[Tlhingan-hol] 2 nouns in apposition

Rohan Fenwick qeslagh at hotmail.com
Wed Dec 2 23:19:06 PST 2015


ghItlhpu' Voragh, jatlh:
> qeylIS loDnI' 'opleS chovan (PB)

jang Anthony, jatlh:
> Or,  "One day, brother of Kahless, you will bow before me."? Again,
> how to distinguish between two adjacent nouns X Y meaning "X's Y"
> and "X which is Y"?

Quite simply: context. There's no other way. There is no grammatical marking that distinguishes such constructions from one another, no external syntactic clue. Punctuation may be present to help, but can't always be relied upon. In this instance, it's knowing what the story is, and knowing who's talking, that allows you to work out that this is probably an appositional compound rather than a genitive one.

taH:
> Context cannot be always relied on to resolve ambiguities.
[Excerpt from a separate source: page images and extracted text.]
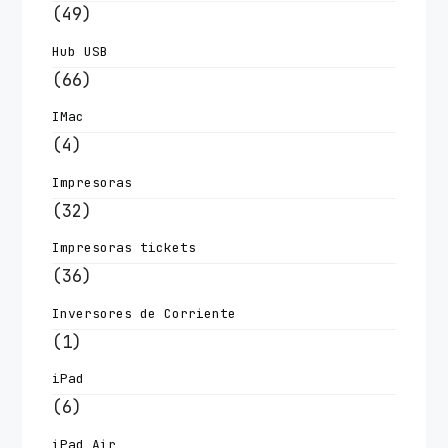
(49)
Hub USB
(66)
IMac
(4)
Impresoras
(32)
Impresoras tickets
(36)
Inversores de Corriente
(1)
iPad
(6)
iPad Air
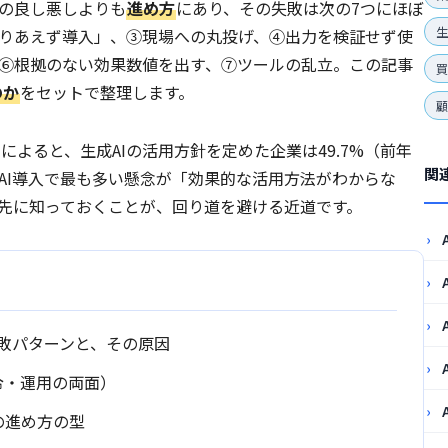
ルの良し悪しよりも
進め方
にあり、その失敗は次の7つにほぼ
生
りあえず導入」、③現場への丸投げ、④出力を検証せず使
、⑥根拠のない効果数値を出す、⑦ツールの乱立。この記事
のか
をセットで整理します。
）によると、生成AIの活用方針を定めた企業は49.7%（前年
関
、AI導入で最も多い懸念が「効果的な活用方法がわからな
先に知っておくことが、回り道を避ける近道です。
失敗パターンと、その原因
令・運用の両面）
の進め方の型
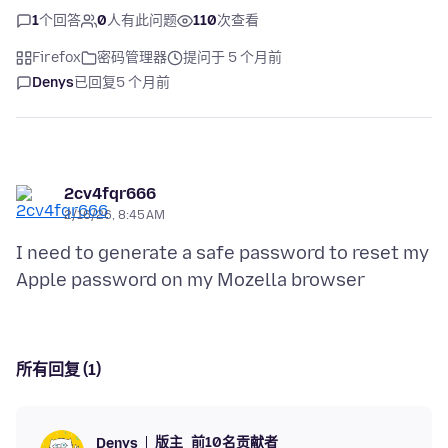
1
个回答
0
人有此问题
110
次查看
Firefox
密码管理器
提问于 5 个月前
Denys
已回复
5 个月前
2cv4fqr666
2/16/26, 8:45 AM
I need to generate a safe password to reset my
所有回复 (1)
版主
前10名贡献者
Denys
Some ambiguities are superficially unresolvable, but this is no more true of Klingon than it is of any other language. This is the reason why some English prescriptivists keep bleating about dangling modifiers despite the fact that they're perfectly grammatical. If I say to you "as a sci-fi fan, I recommend you read this book", who's the sci-fi fan here? Me, or you? From the text alone we not only do not have, but outright cannot have, a clue with any degree of certainty. But context resolves the issue perfectly well (in this instance, two people being familiar with each other's reading preferences). It's unfair to pick on Klingon for this.

taH:
> Which classes of nouns can be used as Y in the X Y construction as
> "X which is Y"?

I know of no prescriptive rule in this regard.

taH:
> Readers and listeners should not have to go through steps of logic
> based on context and the general situation to distinguish meaning
> :: the meaning should be apparent at first reading/listening.
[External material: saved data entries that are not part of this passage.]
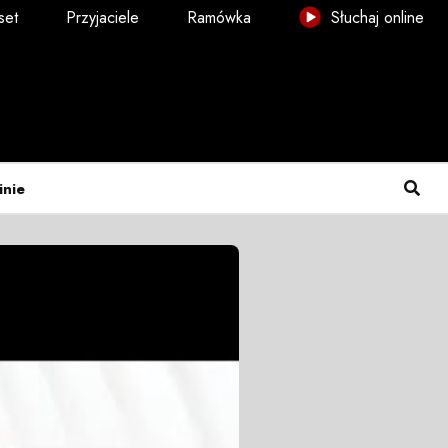
set
Przyjaciele
Ramówka
Słuchaj online
inie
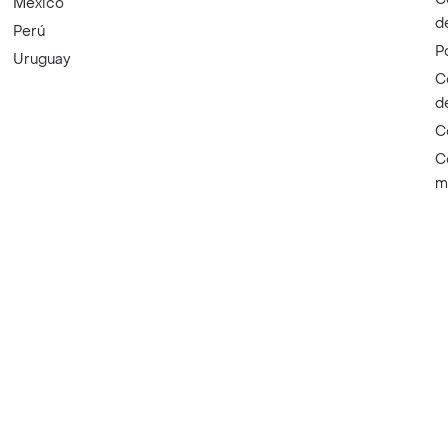
México
d
Perú
P
Uruguay
C
d
C
C
m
That's simply wrong. Going through steps of logic based upon context and situation is what readers and listeners ALWAYS have to do, whether you realise it or not. Context informs everything. Let me draw another example in English. If you and I were sitting in a bar, and I say to you "look at this bloodwine", where your eyes go is going to be entirely informed by your knowledge of where the bloodwine is. If it's in a cup in my hand, you're going to look at that. If I spilled it down my shirt, regardless of the cup you're going to be likely to look at the stain on my shirt, not the cup in my hand. If there's a cup in my hand and another one in front of me, you may feel a momentary sense of confusion while you try to work out which one I mean by "this". But if you first look at the one on the table, then notice out of your peripheral vision that I'm holding up a glass for you to look at, then your confusion is resolved. All of those possibilities, though, are based on ambiguity around what the word "this" could mean and the role played by context in disambiguating those meanings in your mind - whether or not you consciously realise such a process is going on.

I'm sorry to be so blunt about it, but neither in Klingon nor in any other natural or naturalistic language will you get such a universal unambiguity of meaning. If you want that, you should learn Lojban. But Klingon doesn't, and wasn't ever intended to, work like that.